Classical Classification | Multi-Agent Behavior Challenge

:wave: Hello there!

This is a welcome thread focuses on the Classical Classification problem for the Multi-Agent Behavior Challenge where all the participants get to know each other. You can reply to this thread with a brief introduction of yourself and what brings you to the challenge.

:computer: What’s this problem?

The task is to develop methods to classify human-defined behaviors from tracked pose trajectories in a large dataset of videos of socially interacting mice.

:moneybag: Tell me more about the prizes …

This challenge carries a prize pool of $3000!

:1st_place_medal: $1500
:2nd_place_medal: $1000
:3rd_place_medal: $500

:tada: Additionally, each team to achieve over the baseline will receive $200 of Amazon SegaMaker credits until they run out. Eligible winners will also be invited to speak at Multi-Agent Behaviour Workshop at CVPR2021.

Make your first submission now! :sparkles:

Hello all,
I am Jonathan Whitaker. I’m playing with some different modelling approaches for this one. So far I’ve found:

  • Using a rough measure of distance between the mice as the only feature, no timeseries component just row-by-row, get’s about 0.497 on the leaderboard (testing locally I get accuracy 75.6, fi_micro 75.6 and f1_macro 0.47 - I assume the LB is using macro averaging?
  • Creating some tabular features based on the positions and using something like Random Forest gets me up to 0.619 on the LB without any tuning or tweaking. I’m sure this could be made higher with some better features. Adding shifted features also boosts this. ~81% accuracy in local testing. Nice high precision - I should mention I’m not optimising for F1 with thresholds or anything, just training the model and using predictions.
  • Just for fun I tried turning the motion into images - they look pretty but I struggled to beat the distance-based baseline with an image classification/transfer learning approach.
  • My current best strategy involves playing with different deep-learning-based timeseries classification models. I’m new to these so doing lots of dumb experiments to try and build intuition. They all seem to hit a similar accuracy barrier around 80% - I’d love to hear if there are any good tips for squeezing more performance out of these models. A few of the ones I have tried are quite variable - ensembling helps performance quite a bit. I know the InceptionTime paper actually recommends an ensemble as their suggested implementation.

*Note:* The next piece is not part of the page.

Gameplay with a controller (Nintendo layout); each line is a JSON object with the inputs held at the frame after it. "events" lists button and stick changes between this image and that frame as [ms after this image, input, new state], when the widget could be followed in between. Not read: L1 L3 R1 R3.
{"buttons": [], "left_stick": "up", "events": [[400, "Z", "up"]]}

As I said, I’d love to trade ideas around tuning these timeseries models. What ‘window size’ are folks finding useful? Any fun pre-processing of that data you’re doing?

I’d also love hints on making submissions faster - it takes me an hour to make predictions for the whole big test set - is there something I’m missing that tells us which sequences we actually need to make submissions for?

Good luck all :slight_smile: